• [About this task]
The lines wanted are those from the one containing "NEW CITY OF" to the last line of the entries below; output them exactly, leaving out pictures.

• [Task material]
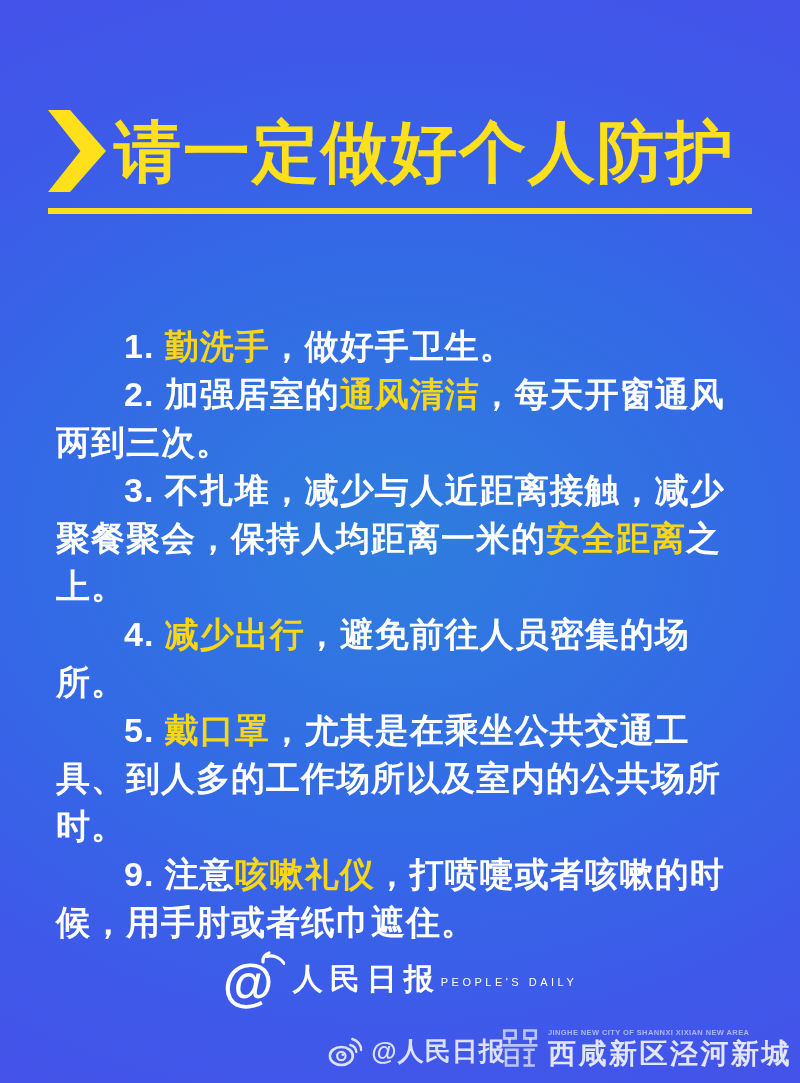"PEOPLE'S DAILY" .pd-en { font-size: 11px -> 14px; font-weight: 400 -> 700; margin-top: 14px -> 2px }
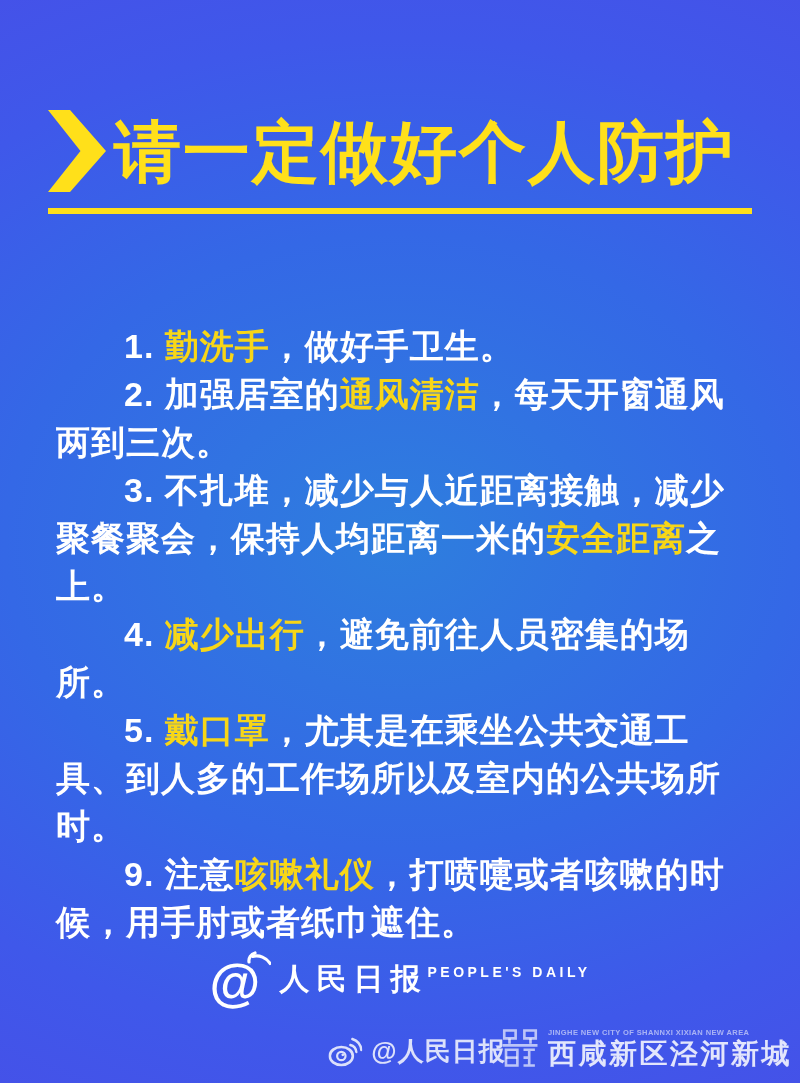"JINGHE NEW CITY OF SHANNXI" .corner-brand { bottom: 13px -> 4px }
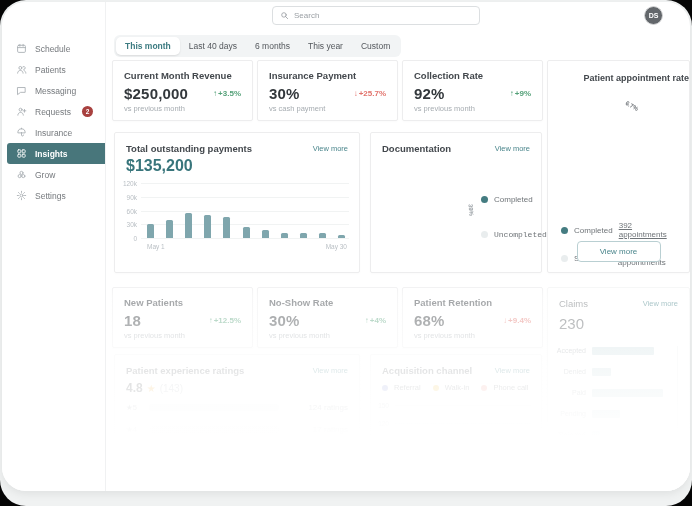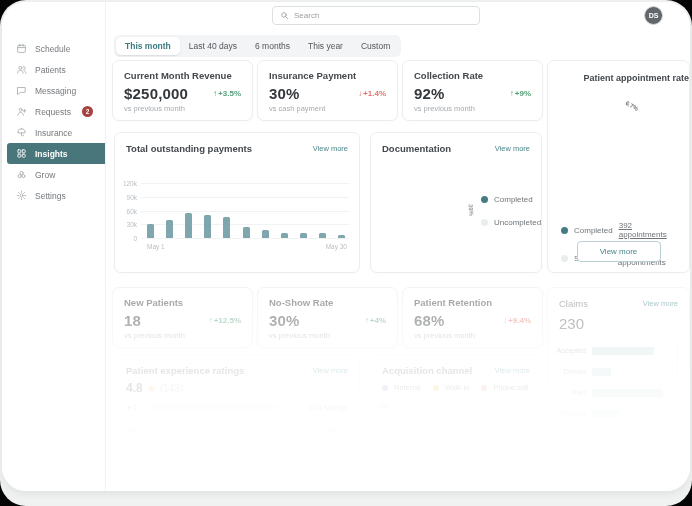"Current Month Revenue" .card { border-radius: 7px -> 2px }
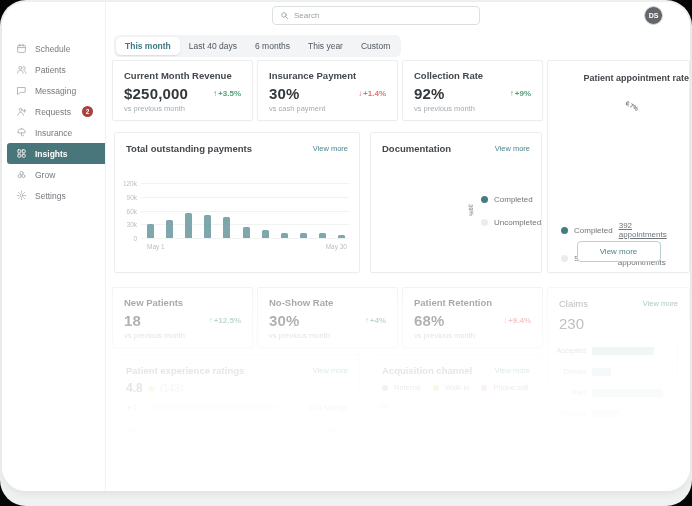"+1.4%" span { text: +1.4% -> +25.7% }
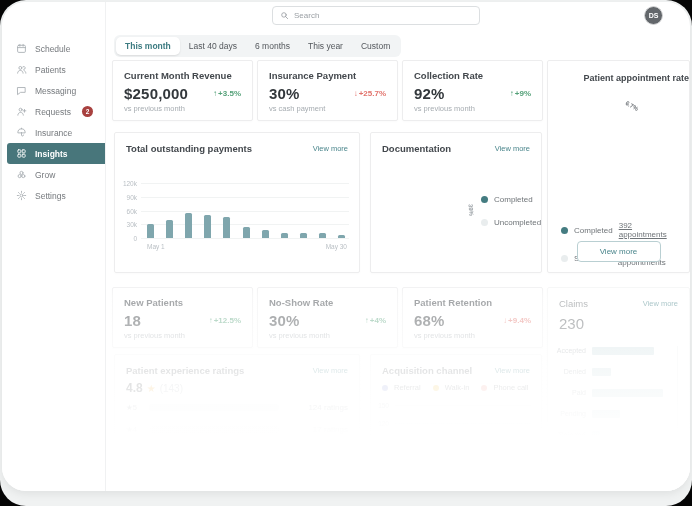"$135,200" div { html: none -> <div>$135,200</div> }
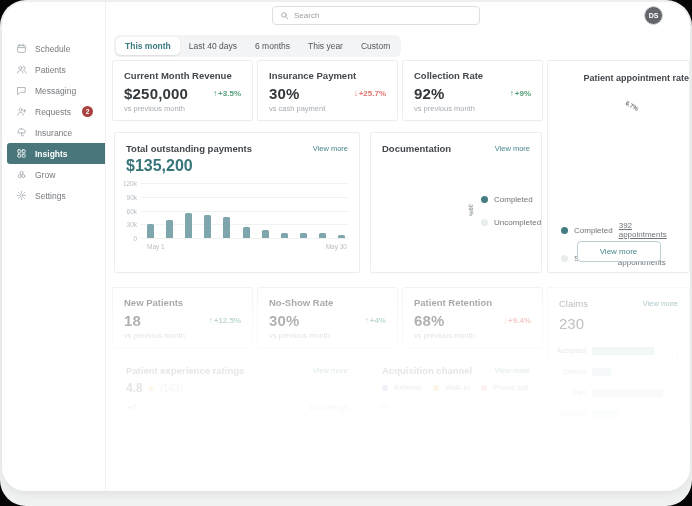"Uncompleted" div.legend-item { font-family: none -> Liberation Mono, monospace; margin-top: 14px -> 26px }
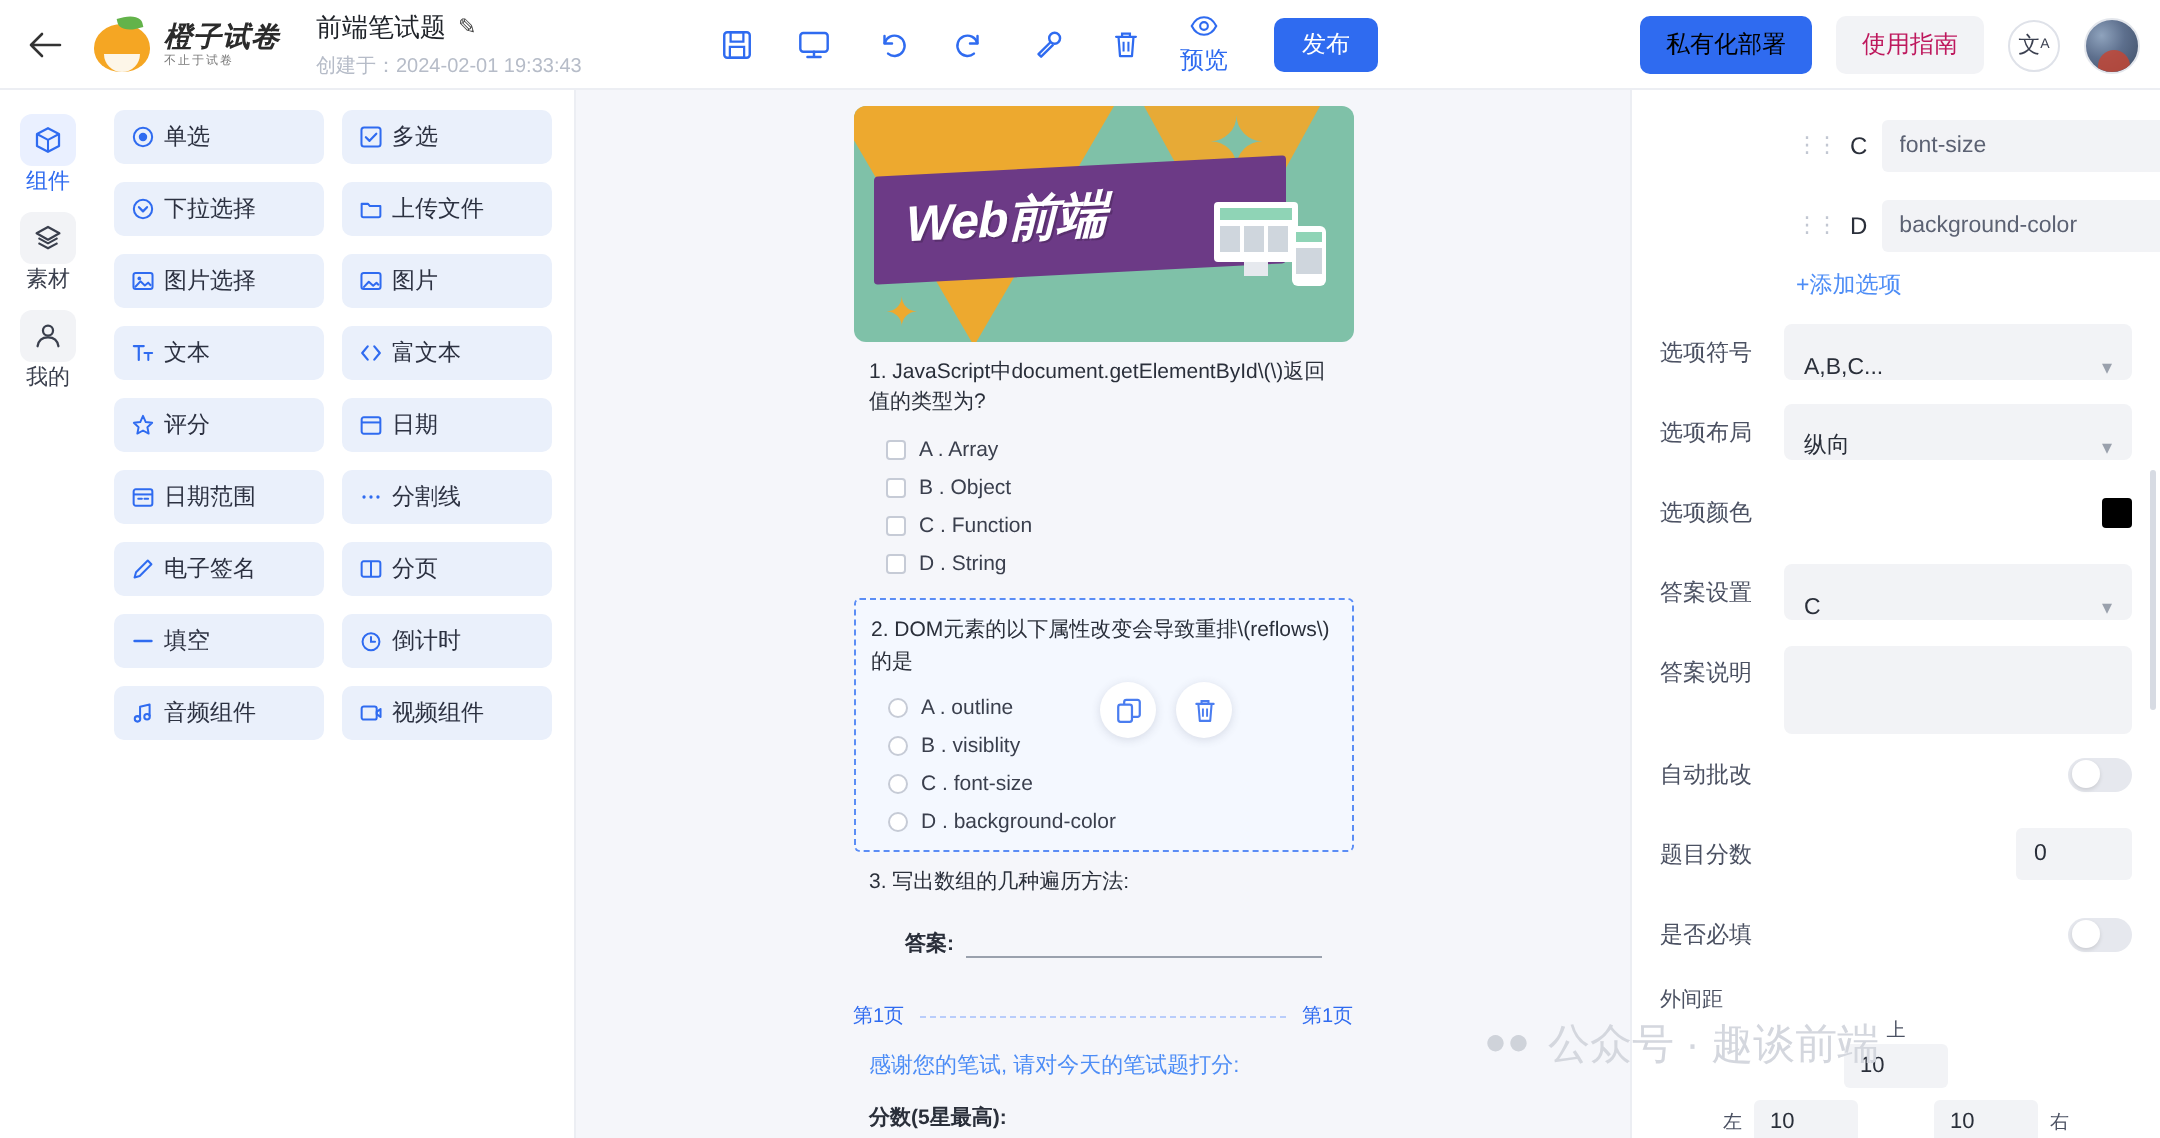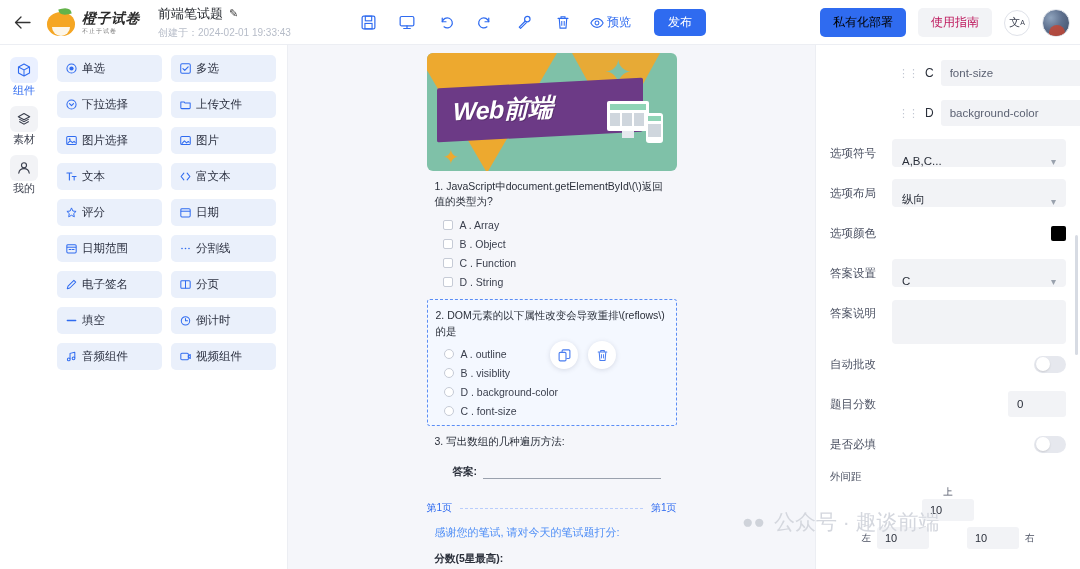"预览" .preview-btn { flex-direction: none -> column }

• [Answer for the task]
"JINGHE NEW CITY OF SHANNXI" .corner-brand { bottom: 13px -> 4px }
"Current Month Revenue" .card { border-radius: 7px -> 2px }
"+1.4%" span { text: +1.4% -> +25.7% }
"$135,200" div { html: none -> <div>$135,200</div> }
"Uncompleted" div.legend-item { font-family: none -> Liberation Mono, monospace; margin-top: 14px -> 26px }
"预览" .preview-btn { flex-direction: none -> column }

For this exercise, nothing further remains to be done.